With gene therapy for DMD likely to be approved in the UK in the next year, it was very good to see how much research is taking place to improve its current limitations as a treatment modality in DMD.
Researchers at the Nationwide Children’s Hospital in Ohio and Ohio State University have undertaken research on a new gene therapy treatment that showed it was possible to restore full length dystrophin in rare types of DMD mutation. This demonstrates the value of bespoke gene therapy to restore full length dystrophin, giving hope for treatments to patients with rare, untreatable mutations.
Another project looked at combining gene therapy with exon skipping. Pharmaceutical company Sarepta undertook research on a mouse by giving it an exon skipping drug and treating it with gene therapy. They found that this combination was safe, led to higher levels of dystrophin expression, and that the two treatments didn’t interfere with each other. This is encouraging and suggests that patients on an exon skipping therapy may continue to take it if they subsequently receive gene therapy.
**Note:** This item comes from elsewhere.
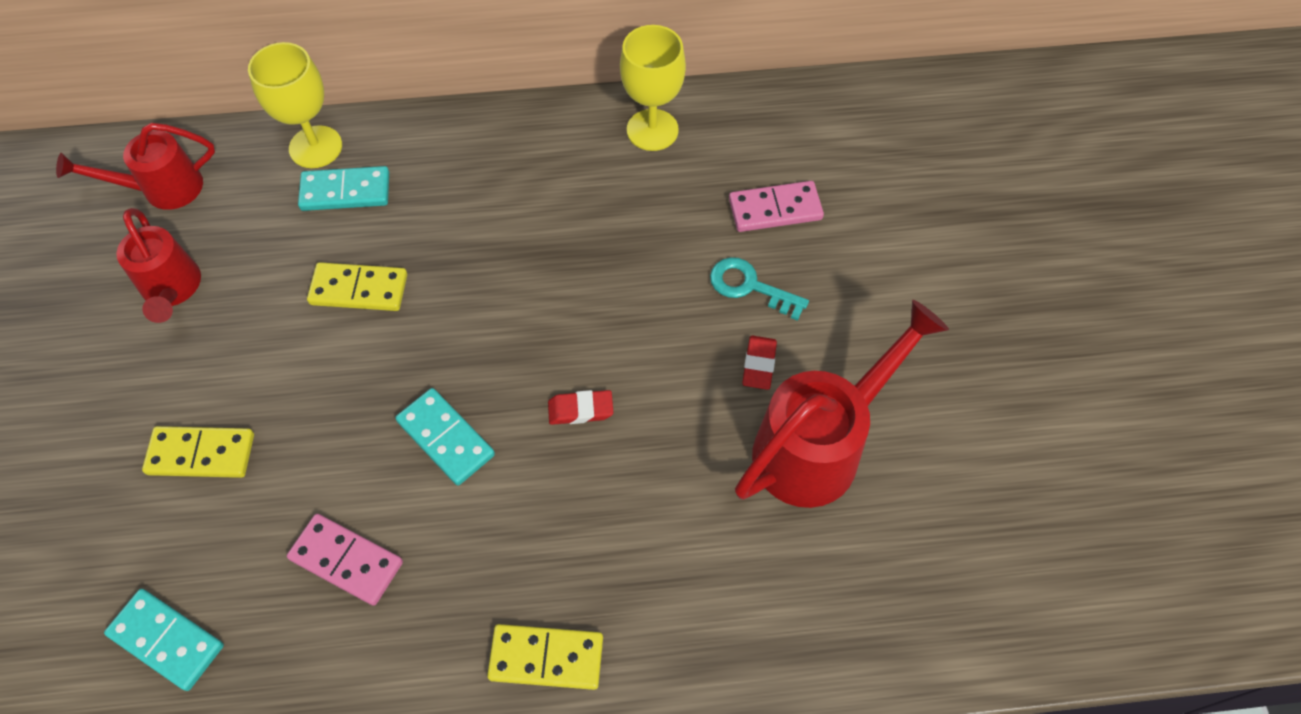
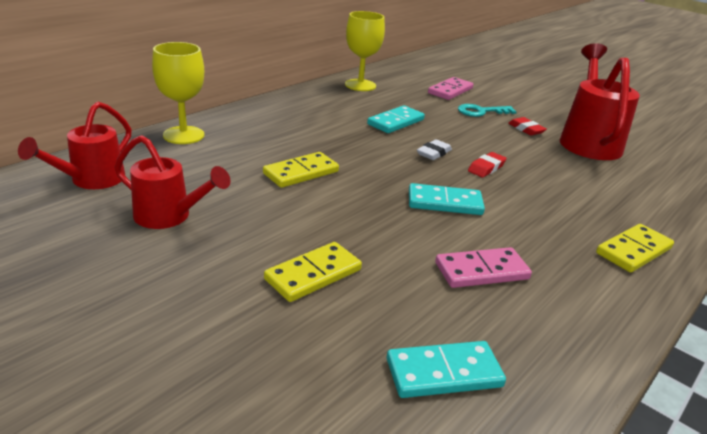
camera: 45 degrees left, 30 degrees down
(345, 192) = (231, 144): turquoise domino -> turquoise domino (396, 122)
(553, 341) = (434, 153): none -> white eraser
A study by Sarepta looked at ways to manage unwanted antibody response to adeno-associated viruses (AAV) gene therapy in DMD. Research on monkeys with DMD found that imlifidase (a drug used in kidney transplants) can reduce the antibody response to the AAV vector when given before gene therapy treatment. The results of this study are encouraging and could lead to an approach being tested on humans. This could potentially enable boys who are currently excluded from gene therapy, due to pre-existing antibodies against AAV, being able to be treated with it.
Exploring new treatment options
Finally, although gene therapy is showing so much promise, it is crucial that there is continued focus on other possible DMD treatments too. One that was especially interesting was an approach that combines genomic exon skipping, using CRISPR-Cas9, with lipid nanoparticles as a delivery mechanism. Undertaken by the pharmaceutical company Takeda and the Center for iPS Cell Research and Application (CiRA) at Kyoto University, the research has found that, in the mouse, this approach led to high efficiency of delivery and high levels of dystrophin expression in the muscle tissue.
A promising new horizon for DMD research
It was exciting to see so many new areas of emerging research and I look forward to discussing them with our Scientific Advisory Board, as we develop our new research strategy. It was also lovely to meet in person some of our collaborators and discuss new research ideas.
Watch this space for more updates as we continue to develop these into projects that you could support.